TASK PROMPT:
Reproduce everything from the line containing "Reading left to" down to the end of the entries, substituting "slice shares" for "slice percentages" and changing nothing else. Omit the pictures from your answer.

SOURCE INFORMATION:
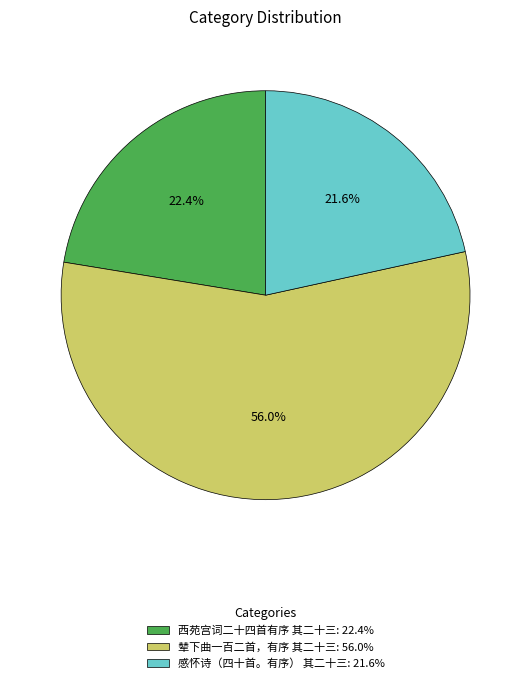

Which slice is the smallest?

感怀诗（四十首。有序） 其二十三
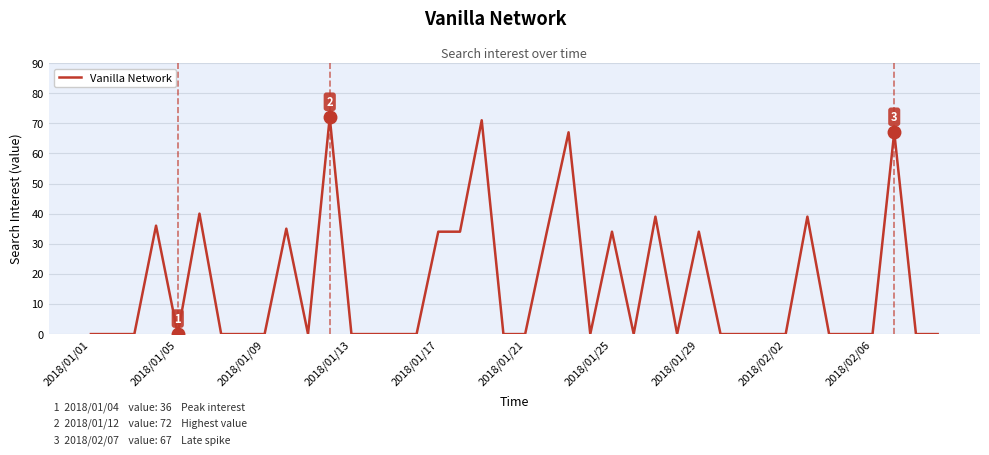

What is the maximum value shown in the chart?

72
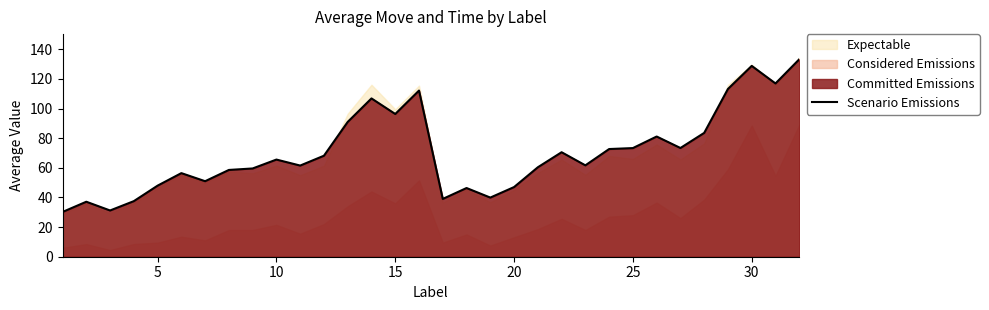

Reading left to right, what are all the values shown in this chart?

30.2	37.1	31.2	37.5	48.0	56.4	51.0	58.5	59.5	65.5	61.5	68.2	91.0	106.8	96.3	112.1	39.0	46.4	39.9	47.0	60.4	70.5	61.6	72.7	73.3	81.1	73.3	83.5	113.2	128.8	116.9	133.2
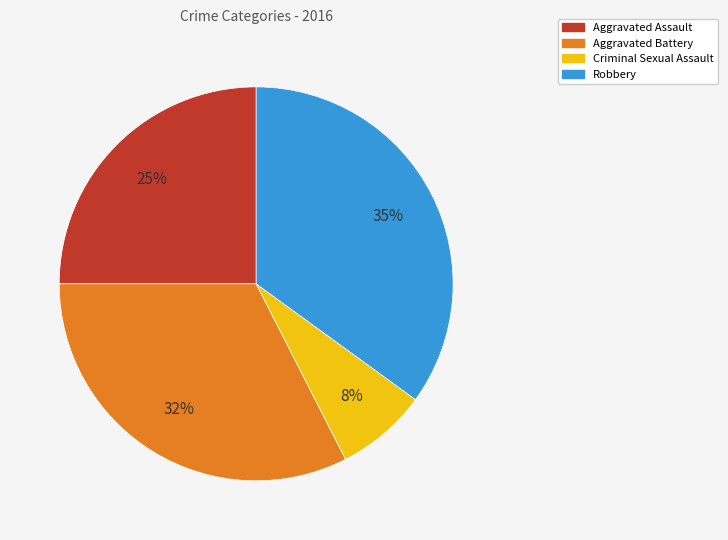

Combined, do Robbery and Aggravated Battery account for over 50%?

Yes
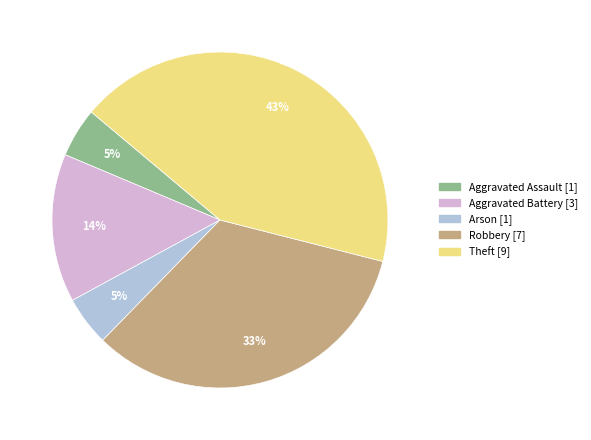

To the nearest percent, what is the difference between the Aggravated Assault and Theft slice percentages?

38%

ANSWER TO THIS TASK:
Reading left to right, what are all the values shown in this chart?

30.2	37.1	31.2	37.5	48.0	56.4	51.0	58.5	59.5	65.5	61.5	68.2	91.0	106.8	96.3	112.1	39.0	46.4	39.9	47.0	60.4	70.5	61.6	72.7	73.3	81.1	73.3	83.5	113.2	128.8	116.9	133.2

Combined, do Robbery and Aggravated Battery account for over 50%?

Yes

To the nearest percent, what is the difference between the Aggravated Assault and Theft slice shares?

38%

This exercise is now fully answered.